Der Dokumentarfilm „IDDU – RACCONTI DELL’ISOLA“ ist ab dem 29. August in den Kinos der Deutschschweiz zu sehen. Unter anderem im: Kino Rex in Bern, Kino Riffraff in Zürich und im Kinosk in St. Gallen.

1 Gedanke zu „IDDU – RACCONTI DELL‘ ISOLA“

  1. Ein wunderbares, unaufgeregtes, verhaltenes Bild einer kleinen Insel mit einem kleinen Dorf unter einem Vulkan.
    Jenseits von Sensation und Action erzählen mehrere BewohnerInnen, wie es ist, auf einer Insel zu leben, auf einer Insel, deren Vulkan der aktivste in Europa sein soll.
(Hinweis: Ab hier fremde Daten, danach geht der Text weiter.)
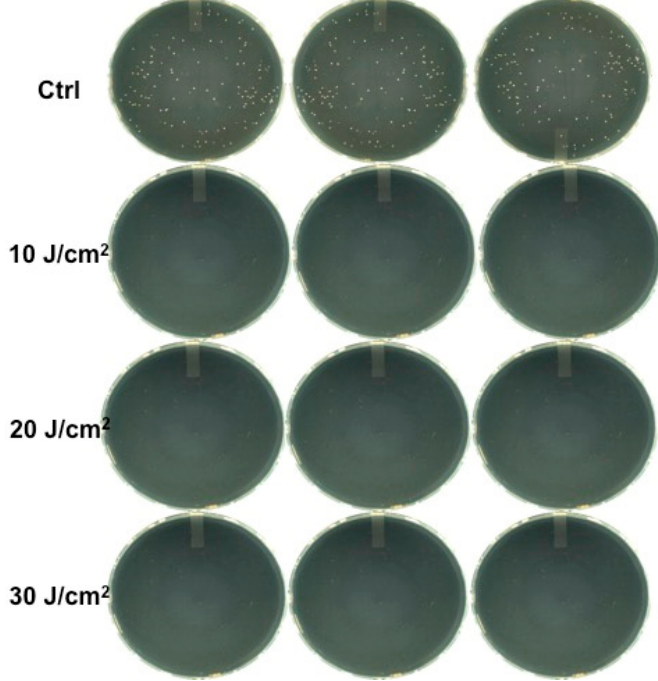
Figure 3. Colonies observed in agar plates after 20 μ L from every Eppendorf tube with erythrosine irradiated with the 532 nm green diode laser was taken, streaked on a plate, and incubated for one day.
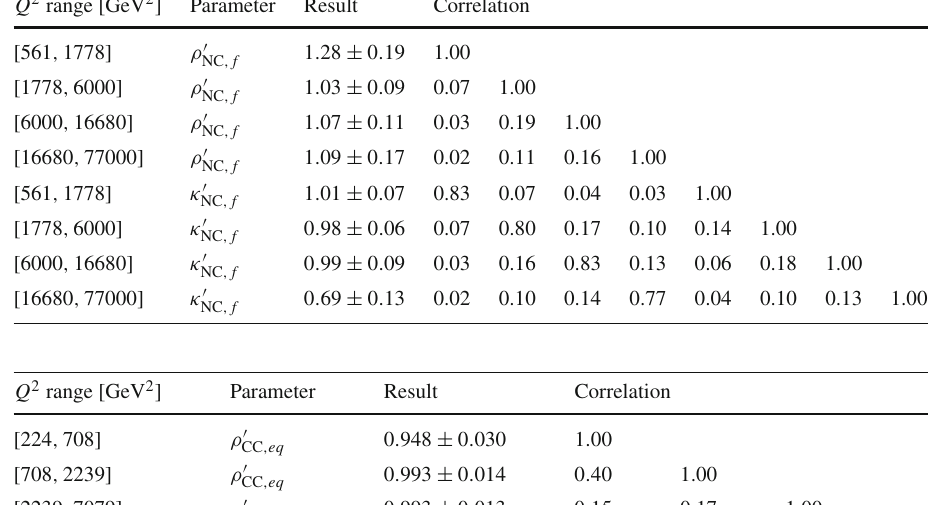
Table 17 Results for the ρ (cid:6) parameters determined at different values of Q 2 . The Q 2 range of the data selection, and the correlation coefficients of the fit parameters are indicated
    Seit den Vierzigerjahren begann der Tourismus zu wachsen, wurde allmählich immer bedeutender. Fischfang, Oliven und Olivenöl, Kapernernten wurden immer unbedeutender, die Menschen begannen für den Tourismus zu leben, sie wurden Trekkingguides auf den Vulkan, betreiben Restaurants und Souvenierläden.
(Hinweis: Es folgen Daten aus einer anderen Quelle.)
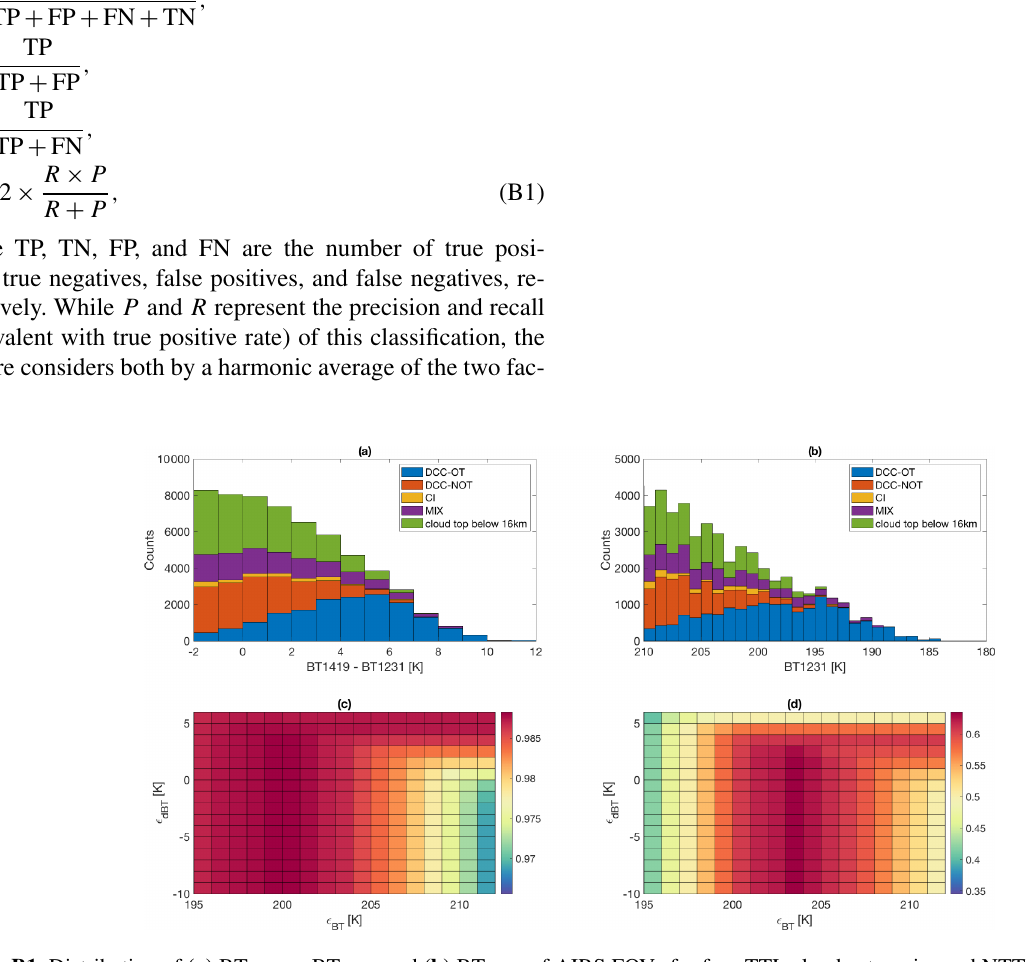
Figure B1. Distribution of (a) BT 1419 − BT 1231 and (b) BT 1231 of AIRS FOVs for four TTL cloud categories and NTTL (cloud top below 16km). (c) The accuracy (Eq. B1, α ) and (d) F score ( F 1 ) of the DCC-OT classification using the BT 1231 ≤ ε BT and BT 1419 − BT 1231 ≥ ε (cid:49) BT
    Der Vulkan bot die Show, wegen der die Tagestouristen anreisten. Wo sie genau waren, das interessierte sie nicht.
    Und dann 2019 übertrieb es der Vulkan: ein beängstigend starker Ausbruch liess die Touristen und die meisten BewohnerInnen die Insel verlassen.
    Wie durch ein Wunder gab es keine Toten, keine grossen Schäden an den Häusern.
    Aber die Insel war verändert, Planzen verbrannt auf grossen Flächen.
    Die meisten BewohnerInnen kehrten bald zurück, nicht aber die TouristInnen. Denn der Vulkan, die bisherige Hauptattraktion, darf seither nicht mehr bestiegen werden. Die Gefahr ist unrechenbar. Das Leben der BewohnerInnen muss daher völlig umgekrempelt werden. Man beginnt z.B. wieder mit dem Anbau von Olivenbäumen, man muss sich neu erfinden.
    Wie es weitergehen wird, weiss niemand. Sie halten zusammen, lieben ihre Insel, nur wenige wollen wirklich weg.
    Wunderschöne, stimmige Bilder sind an diesem Ort fast schon selbstverständlich. Aber es ist keine Tourismuswerbung, die betrieben wird. Ein melancholische Schleier schwebt über vielen Einstellungen, schwingt auch in der Musik mit. Zaghafter Glaube an eine versöhnliche Zukunft spricht aus vielen Gedanken und Geschichten, die die BewohnerInnen der Filmemacherin sehr vertrauensvoll erzählen. Sie alle lieben ihren Vulkan, wollen ihn nicht verlassen. Aufmerksam beobachtend vermittelt der Film sehr unmittelbar die höchst ungewöhnliche Atmosphäre.